De même, True Crime propose un système de tir en voiture plus réussi que son modèle. Il est ainsi possible de faire feu à 360 ° au volant. Car on l’a dit, la création de Luxoflux n’est pas qu’un jeu de tir. Les combats à mains nues sont une feature à part entière, avec trois attaques différentes. Lorsque l’adversaire est sonné, il est possible de combiner plusieurs touches pour un gros coup spécial. Si c’est intéressant sur le papier, manette en main, la réalité est encore une fois plutôt brouillonne.

Mass Effect

Pourtant, Luxoflux a vraiment mis la conduite, le combat et le tir sur un même plan.

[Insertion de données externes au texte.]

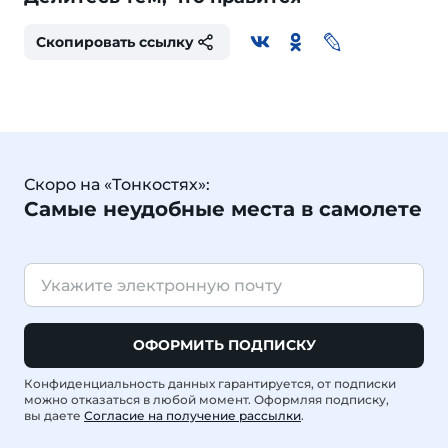
Скопировать ссылку
Скоро на «Тонкостях»:
Самые неудобные места в самолете
ОФОРМИТЬ ПОДПИСКУ
Конфиденциальность данных гарантируется, от подписки
можно отказаться в любой момент. Оформляя подписку,
вы даете
Согласие на получение рассылки
.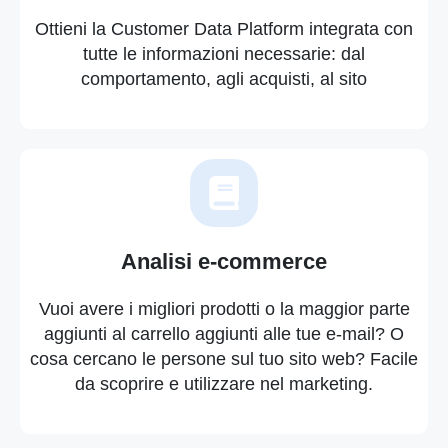
Ottieni la Customer Data Platform integrata con
tutte le informazioni necessarie: dal
comportamento, agli acquisti, al sito
Analisi e-commerce
Vuoi avere i migliori prodotti o la maggior parte
aggiunti al carrello aggiunti alle tue e-mail? O
cosa cercano le persone sul tuo sito web? Facile
da scoprire e utilizzare nel marketing.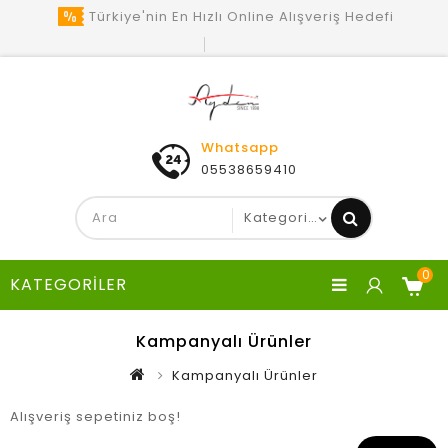
Türkiye'nin En Hızlı Online Alışveriş Hedefi
Whatsapp
05538659410
0
KATEGORILER
Kampanyalı Ürünler
Kampanyalı Ürünler
Alışveriş sepetiniz boş!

La preuve en est, à chaque fin d’acte, il est possible de dépenser des points d’expérience qui ne disent pas leur nom. En fonction des bonnes actions effectuées (neutralisation plutôt que meurtre), le joueur se voit récompensé de badges qu’il pourra utiliser chez le garage, le dojo ou l’armurerie pour obtenir une compétence. Et c’est là la grande particularité de True Crime. Il est un RPG qui ne s’assume pas. Cette expérience que l’on gagne est finalement liée au karma du joueur. La réputation (le karma donc) est une notion que l’on retrouve dans des titres comme Fallout, Elder Scrolls ou Shin Megami Tensei, soit des RPG. De même, selon le comportement du joueur, et des embranchements scénaristiques qu’il a pris, il aura la possibilité de voir trois fins différentes. Un concept rare dans des jeux d’action des années 2000, mais qui s’inscrit parfaitement dans les action-RPG, comme Fable, Dead Rising ou Jade Empire. Ainsi, sous cet angle, il est clair que les délits que l’on peut résoudre en marge des missions sont autant de quêtes annexes inépuisables.

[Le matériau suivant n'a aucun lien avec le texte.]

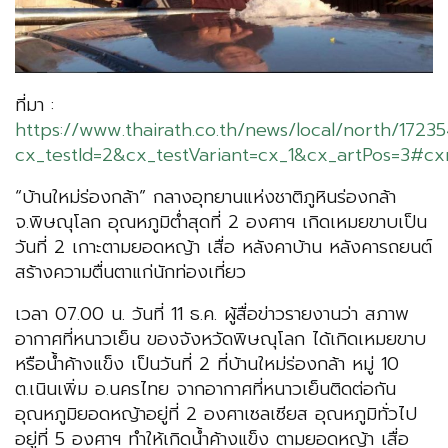
ที่มา :
https://www.thairath.co.th/news/local/north/1723
cx_testId=2&cx_testVariant=cx_1&cx_artPos=3#cx
“บ้านใหม่ร่องกล้า” กลางอุทยานแห่งชาติภูหินร่องกล้า
จ.พิษณุโลก อุณหภูมิต่ำสุดที่ 2 องศาฯ เกิดเหมยขาบเป็น
วันที่ 2 เกาะตามยอดหญ้า เสื่อ หลังคาบ้าน หลังคารถยนต์
สร้างความตื่นตาแก่นักท่องเที่ยว
เวลา 07.00 น. วันที่ 11 ธ.ค. ผู้สื่อข่าวรายงานว่า สภาพ
อากาศที่หนาวเย็น ของจังหวัดพิษณุโลก ได้เกิดเหมยขาบ
หรือน้ำค้างแข็ง เป็นวันที่ 2 ที่บ้านใหม่ร่องกล้า หมู่ 10
ต.เนินเพิ่ม อ.นครไทย จากอากาศที่หนาวเย็นติดต่อกัน
อุณหภูมิยอดหญ้าอยู่ที่ 2 องศาเซลเซียส อุณหภูมิทั่วไป
อยู่ที่ 5 องศาฯ ทำให้เกิดน้ำค้างแข็ง ตามยอดหญ้า เสื่อ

Il est intéressant de noter que, malgré le refus inconscient du terme RPG, True Crime II : New York City ira encore plus loin dans ses spécificités. Il est possible de choisir son style de combat, de faire baisser ou augmenter la criminalité de la ville (comme Dishonored) et le karma, même s’il est toujours présent, n’est plus une monnaie d’échange. Les upgrades se paient avec de l’argent, ce qui est encore plus proche d’un RPG classique. À l’inverse, le gameplay concernant les fusillades et le combat ne changent presque pas.

Renaissance

Il a fallu attendre le successeur spirituel Sleeping Dogs pour que la licence embrasse l’action-RPG. Un véritable arbre de compétences, des habits modifiant les statistiques du personnage et le terme « expérience » font clairement leur apparition. Ce que reprochait les critiques et les joueurs à True Crime, ce n’était pas tant son aspect touche-à-tout, mais plutôt qu’il ne s’affirmait pas assez. Pour cause, la licence est finalement plus proche d’un Yakuza que d’un GTA. Les développeurs ont sans doute voulu s’émanciper de leur modèle, tout en affirmant un univers similaire. Difficile en tout cas de dire si l’ambition de Luxoflux a touché d’autres studios, tant leurs deux opus font une proposition initiale jamais revue depuis.